===== INPUT =====
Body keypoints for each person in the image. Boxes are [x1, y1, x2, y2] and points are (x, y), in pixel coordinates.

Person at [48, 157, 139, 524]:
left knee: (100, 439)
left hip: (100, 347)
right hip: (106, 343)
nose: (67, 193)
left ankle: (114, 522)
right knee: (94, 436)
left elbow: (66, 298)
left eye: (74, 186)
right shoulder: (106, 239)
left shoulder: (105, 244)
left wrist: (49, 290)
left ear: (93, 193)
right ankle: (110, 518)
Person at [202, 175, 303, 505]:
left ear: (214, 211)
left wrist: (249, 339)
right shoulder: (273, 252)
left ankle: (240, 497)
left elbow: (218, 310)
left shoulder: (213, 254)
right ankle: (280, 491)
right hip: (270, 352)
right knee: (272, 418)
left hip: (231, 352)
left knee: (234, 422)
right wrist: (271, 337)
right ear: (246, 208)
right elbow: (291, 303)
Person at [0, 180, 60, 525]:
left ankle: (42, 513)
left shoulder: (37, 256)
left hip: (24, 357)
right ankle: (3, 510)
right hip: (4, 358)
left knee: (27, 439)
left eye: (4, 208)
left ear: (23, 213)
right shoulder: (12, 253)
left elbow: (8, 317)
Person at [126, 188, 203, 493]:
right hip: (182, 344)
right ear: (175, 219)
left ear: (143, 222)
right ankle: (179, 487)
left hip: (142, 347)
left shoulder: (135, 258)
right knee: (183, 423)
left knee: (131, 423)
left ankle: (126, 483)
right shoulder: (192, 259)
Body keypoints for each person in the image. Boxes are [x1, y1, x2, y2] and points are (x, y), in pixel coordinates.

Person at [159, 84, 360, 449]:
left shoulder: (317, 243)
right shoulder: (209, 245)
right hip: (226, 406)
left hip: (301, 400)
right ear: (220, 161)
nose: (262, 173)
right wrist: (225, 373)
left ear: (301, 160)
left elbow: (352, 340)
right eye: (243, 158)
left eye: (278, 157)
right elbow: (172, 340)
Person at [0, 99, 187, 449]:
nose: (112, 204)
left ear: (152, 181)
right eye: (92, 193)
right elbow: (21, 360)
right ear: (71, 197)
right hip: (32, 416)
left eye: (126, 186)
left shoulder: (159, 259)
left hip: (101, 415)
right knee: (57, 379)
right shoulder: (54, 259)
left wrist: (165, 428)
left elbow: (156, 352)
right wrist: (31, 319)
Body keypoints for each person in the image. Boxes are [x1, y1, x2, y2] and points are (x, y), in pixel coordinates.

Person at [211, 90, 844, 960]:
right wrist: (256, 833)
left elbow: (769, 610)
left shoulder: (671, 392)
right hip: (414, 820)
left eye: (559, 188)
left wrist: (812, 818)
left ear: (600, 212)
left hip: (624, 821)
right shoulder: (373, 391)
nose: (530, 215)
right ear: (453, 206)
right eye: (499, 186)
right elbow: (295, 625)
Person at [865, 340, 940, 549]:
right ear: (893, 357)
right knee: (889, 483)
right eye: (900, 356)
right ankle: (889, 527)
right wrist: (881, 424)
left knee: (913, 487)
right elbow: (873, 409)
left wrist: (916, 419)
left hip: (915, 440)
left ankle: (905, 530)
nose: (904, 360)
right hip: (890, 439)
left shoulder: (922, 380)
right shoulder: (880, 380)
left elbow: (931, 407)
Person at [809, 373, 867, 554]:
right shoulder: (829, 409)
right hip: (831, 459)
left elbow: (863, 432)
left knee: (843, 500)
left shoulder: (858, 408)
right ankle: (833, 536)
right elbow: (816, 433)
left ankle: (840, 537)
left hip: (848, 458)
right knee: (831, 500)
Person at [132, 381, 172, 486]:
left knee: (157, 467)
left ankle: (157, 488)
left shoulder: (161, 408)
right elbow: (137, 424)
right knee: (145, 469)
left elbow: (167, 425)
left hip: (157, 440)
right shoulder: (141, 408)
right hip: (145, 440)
=====
Every line of the material above must be set down again exactly.

Body keypoints for each person in the image. Boxes are [x1, y1, x2, y2] and points are (x, y), in pixel coordinates.

Person at [48, 157, 139, 524]:
left knee: (100, 439)
left hip: (100, 347)
right hip: (106, 343)
nose: (67, 193)
left ankle: (114, 522)
right knee: (94, 436)
left elbow: (66, 298)
left eye: (74, 186)
right shoulder: (106, 239)
left shoulder: (105, 244)
left wrist: (49, 290)
left ear: (93, 193)
right ankle: (110, 518)
Person at [202, 175, 303, 505]:
left ear: (214, 211)
left wrist: (249, 339)
right shoulder: (273, 252)
left ankle: (240, 497)
left elbow: (218, 310)
left shoulder: (213, 254)
right ankle: (280, 491)
right hip: (270, 352)
right knee: (272, 418)
left hip: (231, 352)
left knee: (234, 422)
right wrist: (271, 337)
right ear: (246, 208)
right elbow: (291, 303)
Person at [0, 180, 60, 525]:
left ankle: (42, 513)
left shoulder: (37, 256)
left hip: (24, 357)
right ankle: (3, 510)
right hip: (4, 358)
left knee: (27, 439)
left eye: (4, 208)
left ear: (23, 213)
right shoulder: (12, 253)
left elbow: (8, 317)
Person at [126, 188, 203, 493]:
right hip: (182, 344)
right ear: (175, 219)
left ear: (143, 222)
right ankle: (179, 487)
left hip: (142, 347)
left shoulder: (135, 258)
right knee: (183, 423)
left knee: (131, 423)
left ankle: (126, 483)
right shoulder: (192, 259)
Body keypoints for each person in the image. Boxes are [x1, y1, x2, y2] and points are (x, y), in pixel coordinates.

Person at [159, 84, 360, 449]:
left shoulder: (317, 243)
right shoulder: (209, 245)
right hip: (226, 406)
left hip: (301, 400)
right ear: (220, 161)
nose: (262, 173)
right wrist: (225, 373)
left ear: (301, 160)
left elbow: (352, 340)
right eye: (243, 158)
left eye: (278, 157)
right elbow: (172, 340)
Person at [0, 99, 187, 449]:
nose: (112, 204)
left ear: (152, 181)
right eye: (92, 193)
right elbow: (21, 360)
right ear: (71, 197)
right hip: (32, 416)
left eye: (126, 186)
left shoulder: (159, 259)
left hip: (101, 415)
right knee: (57, 379)
right shoulder: (54, 259)
left wrist: (165, 428)
left elbow: (156, 352)
right wrist: (31, 319)
Body keypoints for each person in the image. Boxes are [x1, y1, x2, y2] and points are (x, y), in pixel coordinates.

Person at [211, 90, 844, 960]:
right wrist: (256, 833)
left elbow: (769, 610)
left shoulder: (671, 392)
right hip: (414, 820)
left eye: (559, 188)
left wrist: (812, 818)
left ear: (600, 212)
left hip: (624, 821)
right shoulder: (373, 391)
nose: (530, 215)
right ear: (453, 206)
right eye: (499, 186)
right elbow: (295, 625)
Person at [865, 340, 940, 549]:
right ear: (893, 357)
right knee: (889, 483)
right eye: (900, 356)
right ankle: (889, 527)
right wrist: (881, 424)
left knee: (913, 487)
right elbow: (873, 409)
left wrist: (916, 419)
left hip: (915, 440)
left ankle: (905, 530)
nose: (904, 360)
right hip: (890, 439)
left shoulder: (922, 380)
right shoulder: (880, 380)
left elbow: (931, 407)
Person at [809, 373, 867, 554]:
right shoulder: (829, 409)
right hip: (831, 459)
left elbow: (863, 432)
left knee: (843, 500)
left shoulder: (858, 408)
right ankle: (833, 536)
right elbow: (816, 433)
left ankle: (840, 537)
left hip: (848, 458)
right knee: (831, 500)
Person at [132, 381, 172, 486]:
left knee: (157, 467)
left ankle: (157, 488)
left shoulder: (161, 408)
right elbow: (137, 424)
right knee: (145, 469)
left elbow: (167, 425)
left hip: (157, 440)
right shoulder: (141, 408)
right hip: (145, 440)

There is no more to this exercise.